Offener Brief an: Ruth Humbel. «So miserabel verdienen die auch nicht.»

Frau Humbel

In kurzer Sache:

Sind Sie vor den Kopf gestossen?

Ich verhalte mich so frech weil Sie sich einer Branche nicht gerecht verhalten und einer Gesundheitspolitikerin nicht würdig. Na klar haben auch die Menschen bei der Küche und am Besen mehr verdient. Wir alle haben mehr verdient.

Wir protestieren auch nicht gegen diese Menschen. Wir protestieren gegen Menschen wie Sie, Frau Humbel. Die ja unsere Arbeiten schätzen, sie toll finden, ja eben systemrelevant würdigen.

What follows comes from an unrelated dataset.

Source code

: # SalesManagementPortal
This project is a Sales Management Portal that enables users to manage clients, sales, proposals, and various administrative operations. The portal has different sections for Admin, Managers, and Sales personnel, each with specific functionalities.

Beim Geld hört es dann aber doch auf. Ausbildungsplätze zu schaffen das ist wichtig. Ich gebe Ihnen recht. Aber die Arbeit honorieren wozu auch. Die oberen Chefs bei den Swiss dürfen dass. Die Armee mit neuen Kampfjets darf dass. Aber uns bleibt das Klatschen zu gute.

Die anderen könnnen das weil sie eine Mehrheit an Politiker*innen haben die Ihnen den Rücken stärkt im Parlament, die für Ihre Anliegen eintritt.

Die Pflege muss sich dann mit Menschen wie Sie umschlagen die sich Gesundheitspolitiker*innen nennen. Aber die Arbeit in Ihrer Branche nicht würdigen möchten. Auch wenn wir genau die Menschen sind die sich Tag und Nacht auf der ganzen Schweiz für Ihre Liebsten kümmern.

Wir werden weiter arbeiten müssen, damit Sie Zeit haben solch zynische Aussagen zu stellen und nicht ihre Liebsten selbst pflegen müssen. Auch ohne richtigen Lohn.

Respektvolle Grüsse

Fabio Haller, Fachangestellter Gesundheit

Die Antwort:

Sehr geehrter Herr Haller
Ich stehe in stetem Kontakt mit Pflegefachpersonen sowohl in meinem privaten wie im beruflichen Umfeld und habe eine grosse Wertschätzung gegenüber der Arbeit der Pflegefachpersonen. 
Die grundsätzlichen Anliegen der Pflegefachpersonen unterstütze ich daher auch und habe in der Kommission den nachfolgenden Vorstoss initiiert:
https://www.parlament.ch/de/ratsbetrieb/suche-curia-vista/geschaeft?AffairId=20190401

Detaillierter können Sie meine Position auf folgendem Link nachlesen. Ich bin im Geschäft Kommissionssprecherin und das ist auch meine persönliche Meinung:
https://www.parlament.ch/de/ratsbetrieb/amtliches-bulletin/amtliches-bulletin-die-verhandlungen?SubjectId=48128

Es ist indes eine Frage des Stils, wenn der SBK mit den Gewerkschaften in dieser Krise protestiert und für das Pflegepersonal generell höhere Löhne fordert. Zudem wird völlig ausgeblendet, dass das Parlament seit bald zwei Jahren intensiv an einer gesetzlichen Grundlage zur Aufwertung des Pflegeberufes arbeitet und Bund und Kantone total rund eine Milliarde Franken in eine Ausbildungsoffensive investieren werden.
Ich habe auch immer vertreten, dass das Gesundheitspersonal (wie auch das Reinigungspersonal), das in Covid-Abteilungen arbeiten muss, eine «Covid-Prämie» verdient hat. Ein Teil des Pflegepersonals war im Frühling indes in Kurzarbeit. 
Ich finde es einfach nicht angebracht, dass in der jetzigen Krise eine generelle Lohnerhöhung gefordert wird, während Tausende von Menschen in Tieflohnbrachen Ihren Job verlieren und um Ihre Existenz bangen. Pflegefachpersonen haben immerhin einen sicheren Job.